Turner s’installe dans une petite ville du sud des États-Unis où il tente de retrouver un équilibre affectif et professionnel. Le lecteur découvre au fil des chapitres desurprenantes tranches de sa vie : policier, condamné à onze ans de prison, psychothérapeute. Sa personnalité, ses questionnements sont relayés par des personnages secondaires dont la psychologie et l’histoire personnelle se dessinent par touches successives alors que l’auteur décline un suspense en demi-teinte.

 

Peu importe l’intrigue – un règlement de comptes obscur entre le héros et des mafieux –, la pertinence de ce roman policier réside dans l’ambiance créée par James Sallis (cf.

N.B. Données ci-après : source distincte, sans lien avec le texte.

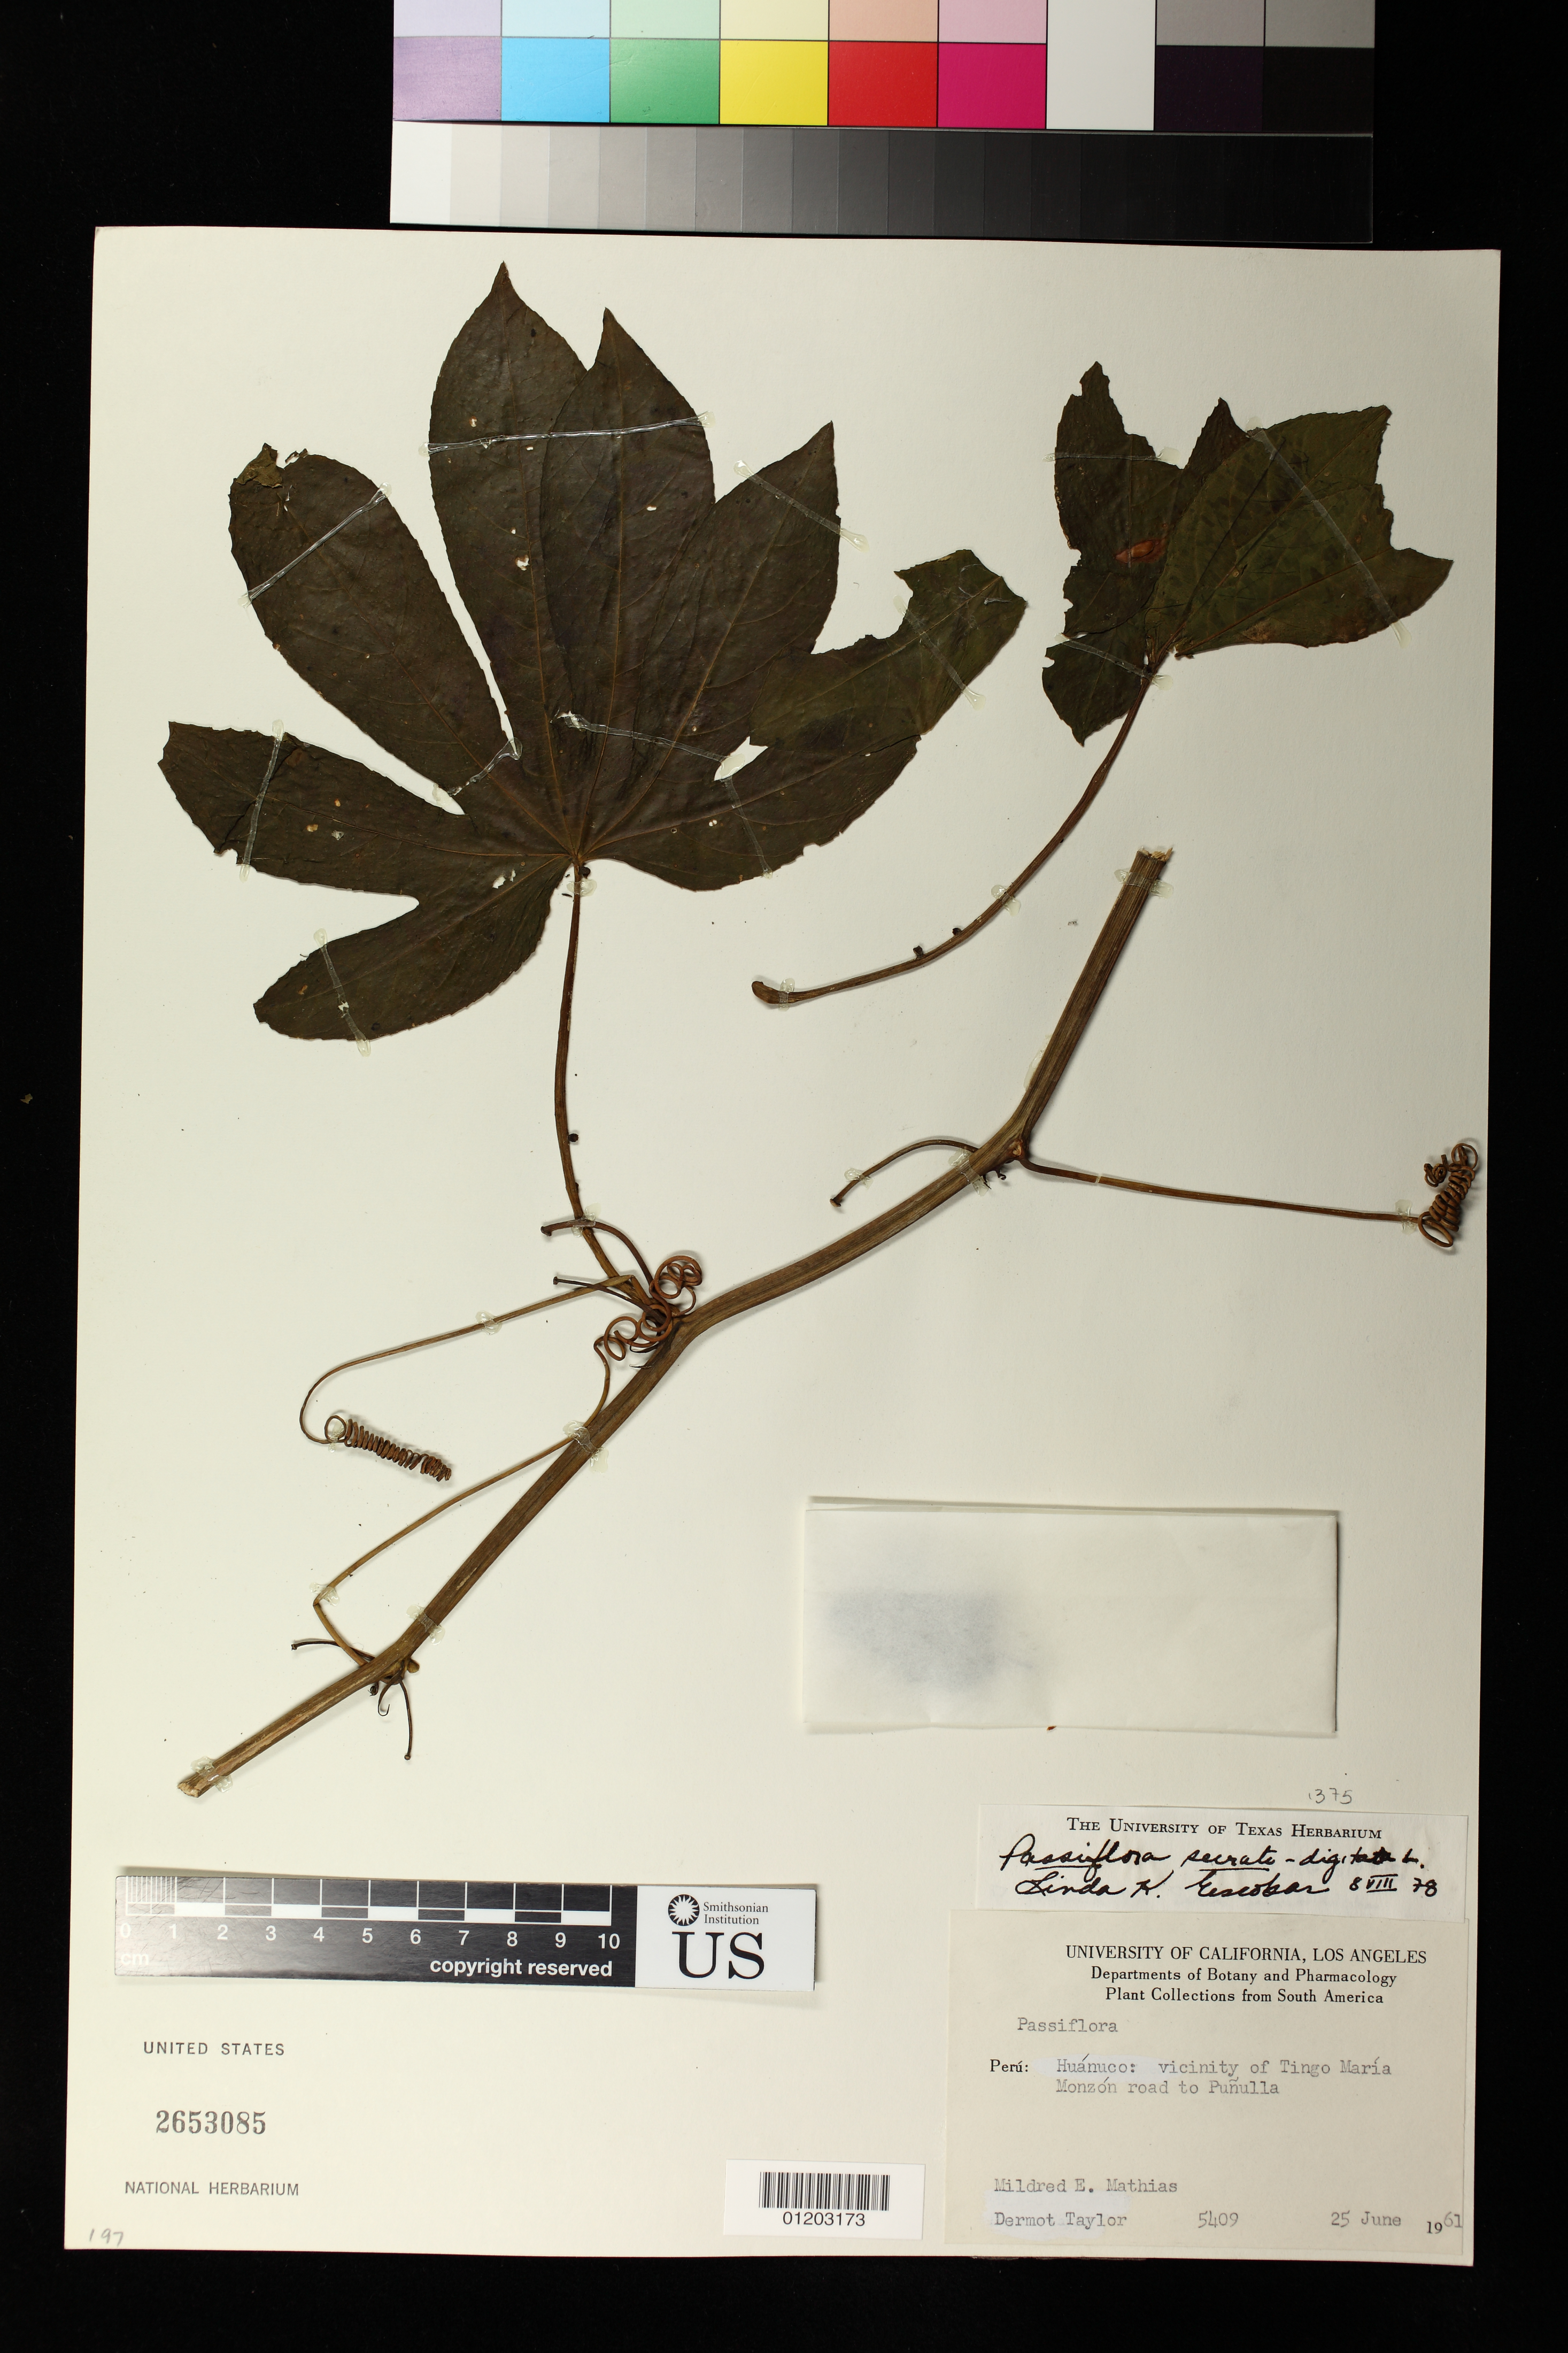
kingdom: Plantae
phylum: Tracheophyta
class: Magnoliopsida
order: Malpighiales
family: Passifloraceae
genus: Passiflora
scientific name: Passiflora serratodigitata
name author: L.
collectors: D. Taylor & M. E. Mathias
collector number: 5409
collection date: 1961-06-25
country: Peru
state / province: Huánuco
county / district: Leoncio Prado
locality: Huanuco: vicinity of Tingo Maria Monzon road to Punulla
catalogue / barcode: US 2653085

Bluebottle, NB janvier 2005). Très concise, son écriture surprend, donnant au lecteur le sentiment d’être au coeur d’un film dont les décors et les acteurs ont une présence quasi réelle alors qu’ils ne sont que suggérés. Des tournures elliptiques servent l’intrigue et la personnalité déroutante du héros. L’absence de cohésion du récit est déconcertante mais les valeurs d’amitié, de justice, d’amour qui lient les personnages entre eux feront apprécier ce roman à l’atmosphère très particulière.